Als Erstes denke ich an eine langjährige Zusammenarbeit, wunderbare Abenteuer wie die Städtetouren oder das großartige Fotoshooting mit Jürgen Vogel in Berlin. Ich hinten auf dem Elektroroller und er ist mit dem Fahrrad hinterher geheizt. Wie auch einfach jedes andere schöne Shooting, das wir gemeinsam hatten. Das ist so das aller Erste, das mir einfällt. Ich bin total dankbar, dass wir schon so lange zusammenarbeiten und ihr mich immer wieder fragt. Außerdem sind ich und meine Freundin ja selbst Besitzer von euren E-Bikes und wir machen damit gemeinsam Radtouren. Also bedeutet Coboc für mich Spaß an der Arbeit, aber auch Spaß in der Freizeit. 

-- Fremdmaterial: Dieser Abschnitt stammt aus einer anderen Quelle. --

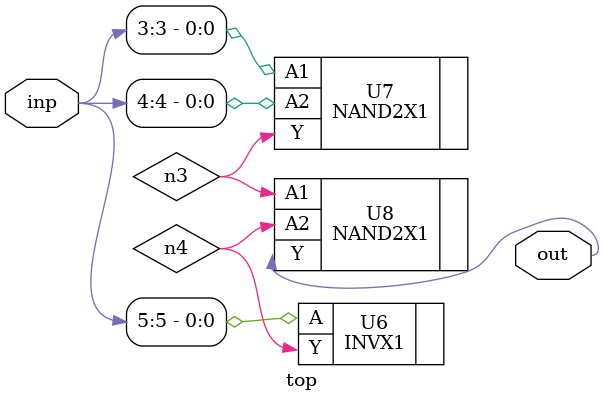
<source format=sv>


module top ( inp, out );
  input [5:0] inp;
  output out;
  wire   n3, n4;

  INVX1 U6 ( .A(inp[5]), .Y(n4) );
  NAND2X1 U7 ( .A1(inp[3]), .A2(inp[4]), .Y(n3) );
  NAND2X1 U8 ( .A1(n3), .A2(n4), .Y(out) );
endmodule


</source>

  1. Worauf achtest du beim Fotografieren unserer E-Bikes?

 

Naja, dass ihr am Ende happy seid. Von Anfang an war meine Meinung ja auch gefragt und man hat zusammen Locations gescoutet. Man hat über Ideen gesprochen und die weiter ausgesponnen. Ich bin sehr happy, in diesen Kreativprozess mit eingebunden zu sein. In der Zwischenzeit achte ich auch immer darauf, dass die Kurbel da ist, wo ich fotografiere. Kurvenfahrten in die andere Richtung sind pfui, pfui, pfui. 

  1. Warum fährst du selbst Coboc?

 

Ich fahre Coboc weil ich finde, dass Coboc damals die einzigen waren und heute immer noch fast die einzigen sind, die ein E-Bike in sehr schön herstellen können. Und die Modelle sind dabei auch noch sehr, sehr leicht. Ich hab also die Unterstützung, den Komfort beim Fahren und sehe dabei auch noch aus, als würde ich auf einem sehr schönen Fahrrad fahren. Deswegen Coboc, ganz einfach. Liebe Grüße und bleibt gesund.